Who Should Be In?: Connie Britton, Friday Night Lights: look up chemistry in the dictionary, and you'll see a photo of Kyle Chandler and this amazing actress. It's laughable that she's yet to win. It's unforgivable that she has yet to earn a nomination; Christina Hendricks, Mad Men: it's easy for someone to play a bimbo as an empty-headed slut. It's something for an actress to make them seem as empowered as the suits they work for; and Chloe Sevigny, Big Love: arguably the best reason to watch the show.

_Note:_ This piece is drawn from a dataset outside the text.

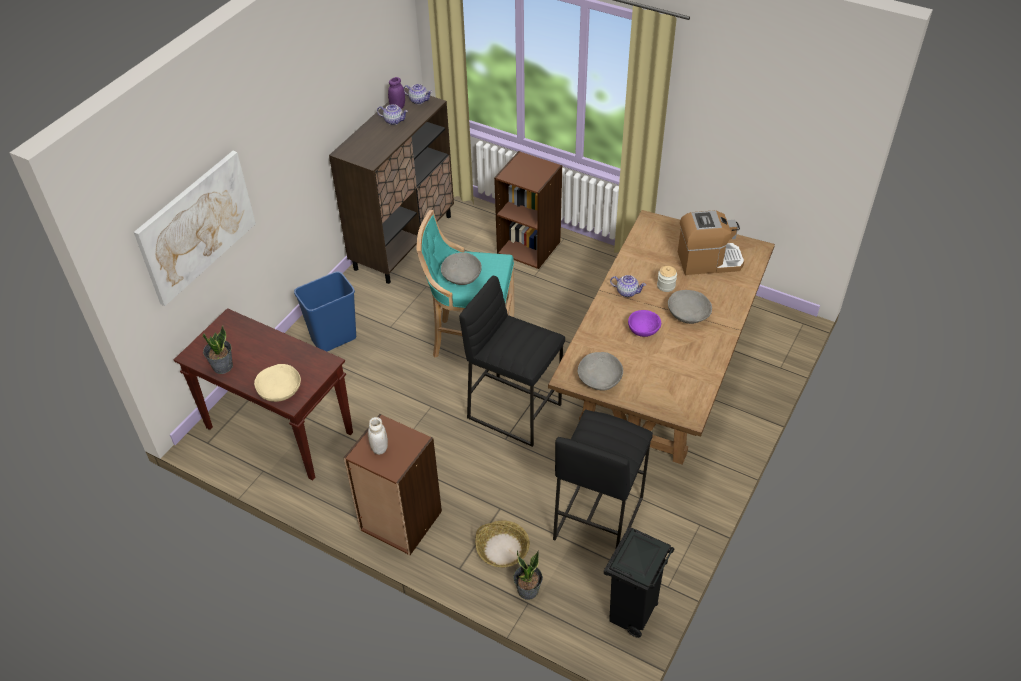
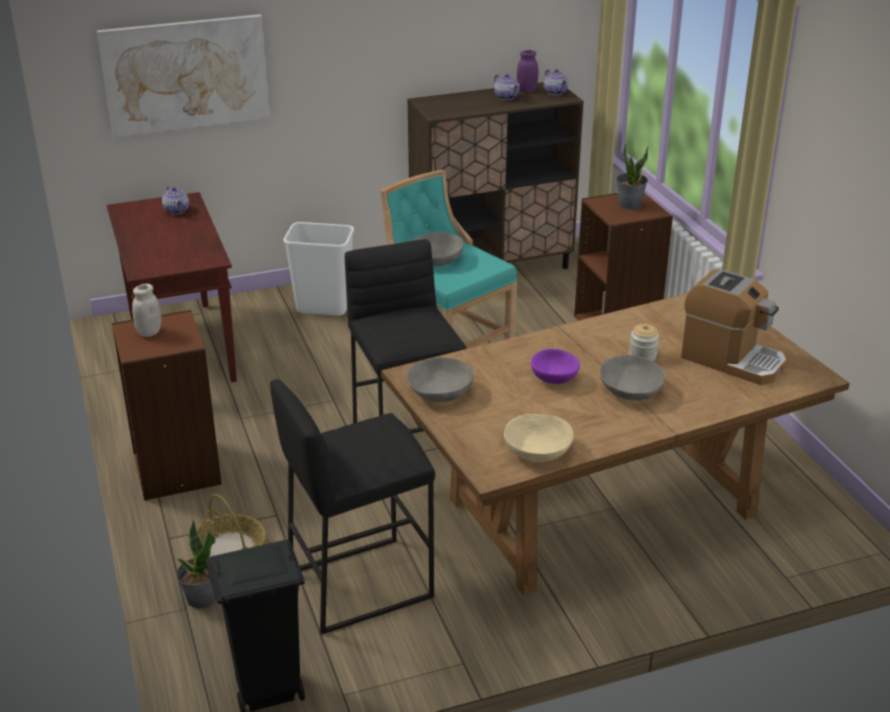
camera: 40 degrees right, 15 degrees down
potted plant [202,326,233,374] -> potted plant moved to [616,144,649,210]
beige bowl [254,364,301,402] -> beige bowl moved to [504,414,574,462]
blue trash can [294,271,356,352] -> white trash can [284,222,354,316]
teapot [610,275,646,297] -> teapot moved to [162,186,189,215]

SUPPORTING ACTRESS IN A COMEDY SERIES
Most Likely: Kristin Chenoweth, Pushing Daisies; Conchata Ferrell, Two and a Half Men; Jane Krakowski, 30 Rock; Jean Smart, Samantha Who?; Holland Taylor, Two and a Half Men; Vanessa Williams, Ugly Betty
Why?: In general, the usual set of nominees, minus Krakowski. Word on the web (as little as it has been recently) is that this could be her time right now. I personally think she's been great the entire time, so I welcome a nomination for her. Chenoweth and Smart should be last year's freshman repeats.
Who Should Be In?: Andrea Anders, Better Off Ted: from what I gather, the best part of an underrated show; Jenna Fischer, The Office: constantly overshadowed by her male co-stars. Another nomination should happen soon; and Elizabeth Perkins, Weeds: she didn't get a nomination for her great work last year, so I don't know how much voters favor her. They seem to be pretty split on Weeds altogether.
So there you have it. A pretty exhaustive list a few weeks shy of nomination day. It'll be interesting to see how much this changes between then and now.